En misschien leef ik nog lang en gelukkig.
“Iemand moet het gewoon zeggen.” Wat dan? Door wie dan? Hoe dan? Met welke woorden? Wat is er in deze wereld nou nog niet gezegd? Niets toch? Moet er misschien iets herhaald worden? In een andere context? Hmmmm. Moet er misschien gezegd worden dat de hele wereld best wel eens een droomwereld kan zijn, een fictieve wereld dus? Dat het ‘ik’ mogelijk een product is van het denken (zoals poep een product is van de spijsvertering) en dat het leven daardoor paradoxaal genoeg oneindig veel complexer en tegelijkertijd simpeler in elkaar zit dan gedacht? Dat het dus helemaal niet persé nodig is om met elkaar te blijven (bek)vechten? Dat het misschien de hoogste tijd is om een adequater mensbeeld te definiëren?
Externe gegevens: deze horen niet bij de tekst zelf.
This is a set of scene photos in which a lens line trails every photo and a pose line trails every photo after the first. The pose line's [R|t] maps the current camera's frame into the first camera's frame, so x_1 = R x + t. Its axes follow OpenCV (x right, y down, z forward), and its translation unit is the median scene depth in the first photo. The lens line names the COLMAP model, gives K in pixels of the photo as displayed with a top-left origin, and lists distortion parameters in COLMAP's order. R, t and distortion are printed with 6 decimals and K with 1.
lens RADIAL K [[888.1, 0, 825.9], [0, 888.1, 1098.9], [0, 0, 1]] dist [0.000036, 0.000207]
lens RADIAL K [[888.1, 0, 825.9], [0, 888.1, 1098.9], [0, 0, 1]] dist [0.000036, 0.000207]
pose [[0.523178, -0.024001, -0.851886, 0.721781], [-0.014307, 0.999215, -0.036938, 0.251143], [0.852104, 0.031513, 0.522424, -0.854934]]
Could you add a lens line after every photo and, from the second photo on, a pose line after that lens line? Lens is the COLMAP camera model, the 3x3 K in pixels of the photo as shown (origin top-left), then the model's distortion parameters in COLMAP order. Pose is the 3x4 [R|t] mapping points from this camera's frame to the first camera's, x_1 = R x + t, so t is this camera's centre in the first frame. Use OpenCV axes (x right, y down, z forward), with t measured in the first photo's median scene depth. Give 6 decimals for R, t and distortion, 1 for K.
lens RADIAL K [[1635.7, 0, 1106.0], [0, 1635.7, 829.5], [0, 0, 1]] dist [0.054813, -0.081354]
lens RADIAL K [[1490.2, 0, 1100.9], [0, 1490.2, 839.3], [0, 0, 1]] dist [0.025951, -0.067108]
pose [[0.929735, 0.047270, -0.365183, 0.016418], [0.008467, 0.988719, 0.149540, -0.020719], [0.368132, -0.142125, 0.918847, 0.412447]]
Een nieuw mensbeeld, dat het bijzondere en krachtige van de mens op een nieuwe manier zichtbaar maakt. Een mensbeeld, dus, waardoor nieuwe hoop en ook nieuwe initiatieven kunnen ontstaan?
Zijn we ondertussen niet ontwikkeld tot de Homo Sapiens Faber Ludens? Een rechtopstaand wezen dat zich van denkend via scheppend naar spelend heeft ontwikkeld? Waarbij dat spelen verband lijkt te houden met de nog onverklaarbaar toenemende neuroplasticiteit? Waarbij die neuroplasticiteit misschien wel als vreedzaam wapen ingezet kan worden in een wereld die steeds dringender om grote oplossingen vraagt? Waardoor het als steeds maller en ongepaster lijkt om de meeste leerlingen nog net zo aan te pakken als 100 jaar geleden, toen het onderwijs bedoeld was om, nadat je had leren rekenen en lezen, in een fabriek te kunnen werken?
Is het niet de allerhoogste tijd om onszelf eens minder serieus te nemen? Is het niet het moment om onszelf te (leren) zien als vlakjes in een reusachtige caleidoscoop: lijkend op de ander, soms afgescheiden, soms samenvallend, ogenschijnlijk één kleine ruimte delend, maar feitelijk onszelf onbegrensd oneindig herhalend. Dit is toch precies wat alle grote levensbeschouwingen sinds mensenheugenis doorgeven? Met of zonder god(en) of wonderlijke krachten? Is dit nou juist niet iets wat in de hectiek van het hedendaagse, onttoverde leven te weinig aandacht krijgt, te weinig onderzocht wordt en daardoor te weinig herkend en dus ook te weinig ervaren wordt, waardoor we niet alleen elkaar, maar ook onszelf nog steeds niet begrijpen?
Kortom: wordt het niet eens tijd om, met een frisse blik, een nieuw, door de hele mensheid gedeeld, geloofwaardig verhaal te construeren?